TEXT —
........

In this case, plaintiff was not incarcerated pending his trial, and the complaint contains absolutely no justification for plaintiff to have waited this long to bring an action for the false arrest/imprisonment claims. Based on the facts that plaintiff has stated in his amended complaint, it is clear that the statute of limitations for false arrest and false imprisonment has run, and that there could be no exceptional circumstances that would justify tolling the statute. Thus, plaintiff's first and second causes of action may be dismissed.
The court notes that a New York State common law claim of false imprisonment accrues as of the date of the plaintiff's release from confinement. Lynch, 348 F. App'x at 675-76 (citing inter alia Jackson v. Police Dep't of the City of N.Y., 119 A.D.2d 551, 552, 500 N.Y.S.2d 553 (2d Dep't 1986)). If a plaintiff is incarcerated continuously, the statute of limitations may for the common law claim may accrue much later, when he is released from the allegedly illegal confinement. However, in this case, it is apparent that plaintiff was not incarcerated from the time of his arrest to the time of his "trial" in 2017. Plaintiff's cause of action would have started to run when he was released from his arrest, which appears to have been shortly after he was arrested on May 13, 2013. In addition, New York State claims, brought under supplemental jurisdiction would be subject to the state law statute of limitations. See Santiago v. City of New York, No. 15-CV-00517, 2016 WL 11447843, at *4 (E.D.N.Y. Sept. 6, 2016) ("While federal civil rights claims are governed by a state's general statute of limitations, where a complaint also alleges violations of state law, the state claims must meet their specific statutory requirements.") (Rep't-Rec), adopted, 2016 WL 5395837 (E.D.N.Y. Sept. 27, 2016). Under New York State law, plaintiff would have had 90 days from the date of his release to file a "notice of claim" against the municipality for false imprisonment. There is no indication that plaintiff filed a notice of claim against the Village of North Syracuse. The statute of limitations for intentional tort claims against municipalities is one year and 90 days. Boggs v. Town of Riverhead, No. 2:17-CV-5411, 2018 WL 5830824, at *4 (E.D.N.Y. Nov. 7, 2018) (citing N.Y. Gen. Mun. Law § 50-i(c)). Thus, to the extent that plaintiff is attempting to bring a New York State common law claim of false imprisonment, under supplemental jurisdiction, the statute of limitations has likely run.
IV. Malicious Prosecution
A. Legal Standards
A malicious prosecution claim under New York law requires the plaintiff to show "'a seizure or other perversion of proper legal procedures implicating [his] personal liberty and privacy interests under the Fourth Amendment.'" Lanning v. City of Glens Falls, No. 17-970, ___ F.3d ___, 2018 WL 5810258, at *3 (2d Cir. Nov. 7, 2018) (quoting Washington v. County of Rockland, 373 F3d 310, 316 (2d Cir. 2004) (alteration in original)). Plaintiff must also show that the criminal proceedings were initiated or continued against him "with malice, without probable cause, and were terminated in his favor." Id. (citing Mitchell v. City of New York, 841 F.3d 72, 79 (2d Cir. 2016); Swartz v. Insogna, 704 F.3d 105, 111-12 (2d Cir. 2013)).

........

MATERIAL —
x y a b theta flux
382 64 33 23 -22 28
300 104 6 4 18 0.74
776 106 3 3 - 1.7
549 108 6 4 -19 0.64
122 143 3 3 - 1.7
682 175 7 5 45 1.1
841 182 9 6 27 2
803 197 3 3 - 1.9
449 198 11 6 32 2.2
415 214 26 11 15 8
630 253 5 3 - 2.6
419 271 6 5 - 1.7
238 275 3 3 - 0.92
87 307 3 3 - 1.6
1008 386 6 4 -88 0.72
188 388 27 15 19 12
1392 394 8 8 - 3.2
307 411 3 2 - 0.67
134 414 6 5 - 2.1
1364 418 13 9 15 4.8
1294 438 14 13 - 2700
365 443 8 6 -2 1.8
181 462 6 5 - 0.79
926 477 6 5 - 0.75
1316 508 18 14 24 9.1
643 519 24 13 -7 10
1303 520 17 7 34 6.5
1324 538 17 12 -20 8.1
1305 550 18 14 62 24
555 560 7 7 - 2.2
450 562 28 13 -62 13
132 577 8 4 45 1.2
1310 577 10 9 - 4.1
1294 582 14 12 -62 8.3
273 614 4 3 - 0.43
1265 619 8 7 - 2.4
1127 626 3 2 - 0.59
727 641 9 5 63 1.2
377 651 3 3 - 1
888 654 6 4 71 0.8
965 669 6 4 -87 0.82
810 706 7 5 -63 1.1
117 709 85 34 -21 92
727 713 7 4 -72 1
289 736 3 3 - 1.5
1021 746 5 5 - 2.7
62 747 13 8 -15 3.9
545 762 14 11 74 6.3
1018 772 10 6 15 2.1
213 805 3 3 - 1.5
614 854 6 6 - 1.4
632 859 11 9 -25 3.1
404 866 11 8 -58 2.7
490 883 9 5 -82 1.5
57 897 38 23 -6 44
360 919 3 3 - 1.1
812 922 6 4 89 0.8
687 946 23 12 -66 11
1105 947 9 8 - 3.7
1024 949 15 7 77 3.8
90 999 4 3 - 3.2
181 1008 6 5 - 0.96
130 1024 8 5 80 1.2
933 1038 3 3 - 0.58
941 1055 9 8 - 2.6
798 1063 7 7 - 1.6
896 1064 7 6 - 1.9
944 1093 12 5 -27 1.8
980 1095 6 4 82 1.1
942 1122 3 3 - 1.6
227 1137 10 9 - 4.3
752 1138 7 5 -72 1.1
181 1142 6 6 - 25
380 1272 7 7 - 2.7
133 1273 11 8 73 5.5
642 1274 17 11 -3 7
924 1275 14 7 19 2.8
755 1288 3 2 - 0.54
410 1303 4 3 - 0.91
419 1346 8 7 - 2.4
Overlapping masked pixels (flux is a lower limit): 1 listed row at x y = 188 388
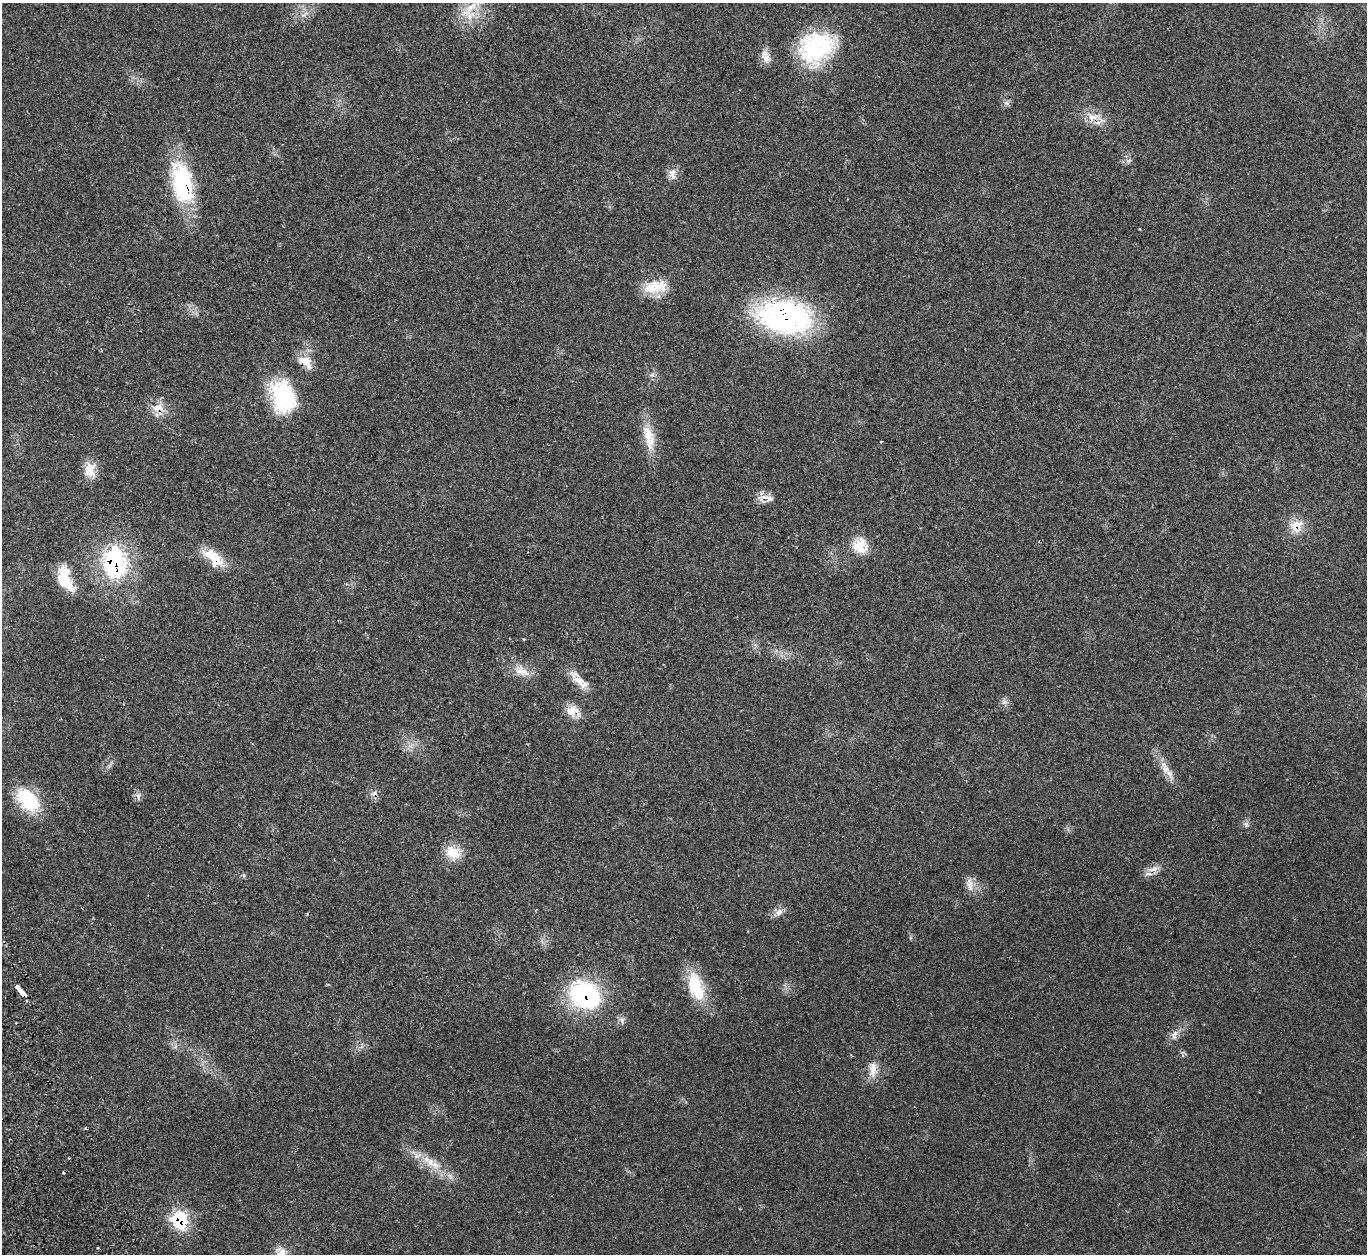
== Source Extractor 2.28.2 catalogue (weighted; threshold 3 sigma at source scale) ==
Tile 7 of 4 x 4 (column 3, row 2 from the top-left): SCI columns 2795-4159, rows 2691-3942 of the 5583 x 5512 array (HDU 1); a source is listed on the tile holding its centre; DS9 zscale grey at full resolution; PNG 1369 x 1256 px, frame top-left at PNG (2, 3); no overlay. Shown black and unused: <1% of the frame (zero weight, under 2 of 3 exposures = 4% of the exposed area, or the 3 px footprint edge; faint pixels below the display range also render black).
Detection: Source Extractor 2.28.2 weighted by HDU 2 'WHT'; one run over the whole footprint, this tile lists its part. Background 0.11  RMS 0.0081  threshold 0.0363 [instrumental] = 3 sigma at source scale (4.5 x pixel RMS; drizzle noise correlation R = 1.50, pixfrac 1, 0.05/0.05 arcsec/px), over >= 5 px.
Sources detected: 50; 2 cosmic-ray / hot-pixel residue — not listed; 2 inside a brighter listed object's ellipse — not listed separately; the other 46 listed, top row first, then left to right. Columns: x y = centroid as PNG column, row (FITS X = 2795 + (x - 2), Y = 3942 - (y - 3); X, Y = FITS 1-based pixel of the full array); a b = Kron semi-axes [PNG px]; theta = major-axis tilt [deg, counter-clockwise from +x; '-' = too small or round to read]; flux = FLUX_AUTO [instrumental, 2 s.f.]
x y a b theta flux
470 8 35 9 44 17
304 14 15 3 28 3.1
816 47 44 35 26 77
766 58 14 12 -37 6.7
1007 103 8 5 -11 2.1
1093 117 23 10 -5 11
1129 160 7 4 20 1.5
673 176 11 6 -85 4.1
182 183 46 22 -80 80
1140 229 4 2 - 0.52
656 287 29 18 16 20
785 317 59 35 -8 180
305 362 21 12 -39 12
283 397 37 25 -73 62
158 408 19 10 6 9.8
649 437 39 13 -76 19
881 442 3 3 - 0.64
90 470 20 14 86 12
769 499 15 10 -50 6.2
1297 526 18 15 55 13
860 546 21 19 -62 17
213 557 29 13 -40 21
115 562 40 28 -87 84
65 579 26 12 -71 24
522 671 23 12 -22 11
579 681 22 11 -33 11
1004 702 8 6 0 2.7
573 711 18 14 -10 11
1166 769 21 10 -64 9.3
138 796 9 6 90 2.7
28 800 33 20 -47 38
1246 824 8 6 -54 2.3
453 852 22 17 -29 14
1153 869 16 6 14 5.6
970 884 20 8 -80 6.7
779 912 12 8 44 4.5
696 986 36 17 -74 33
20 990 12 4 -48 22
584 995 36 27 -32 93
622 1020 8 6 80 2.6
1175 1033 10 5 36 3.2
873 1069 22 10 -89 9.2
434 1164 15 10 -37 9.7
63 1172 3 3 - 0.89
179 1220 18 17 - 40
282 1254 16 12 84 9.6
Overlapping masked pixels (flux is a lower limit): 11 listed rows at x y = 1093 117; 182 183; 785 317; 158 408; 769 499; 1297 526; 213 557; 115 562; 20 990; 584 995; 179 1220
Isophote crosses this tile's border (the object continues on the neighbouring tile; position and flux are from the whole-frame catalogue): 1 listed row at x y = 282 1254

........

EXERCISE DETAILS —
Reproduce the passage of the court opinion word for word, from "IV. Malicious Prosecution" to "(2d Cir. 2013)).". The records come from a separate source.

TASK ANSWER —
IV. Malicious Prosecution
A. Legal Standards
A malicious prosecution claim under New York law requires the plaintiff to show "'a seizure or other perversion of proper legal procedures implicating [his] personal liberty and privacy interests under the Fourth Amendment.'" Lanning v. City of Glens Falls, No. 17-970, ___ F.3d ___, 2018 WL 5810258, at *3 (2d Cir. Nov. 7, 2018) (quoting Washington v. County of Rockland, 373 F3d 310, 316 (2d Cir. 2004) (alteration in original)). Plaintiff must also show that the criminal proceedings were initiated or continued against him "with malice, without probable cause, and were terminated in his favor." Id. (citing Mitchell v. City of New York, 841 F.3d 72, 79 (2d Cir. 2016); Swartz v. Insogna, 704 F.3d 105, 111-12 (2d Cir. 2013)).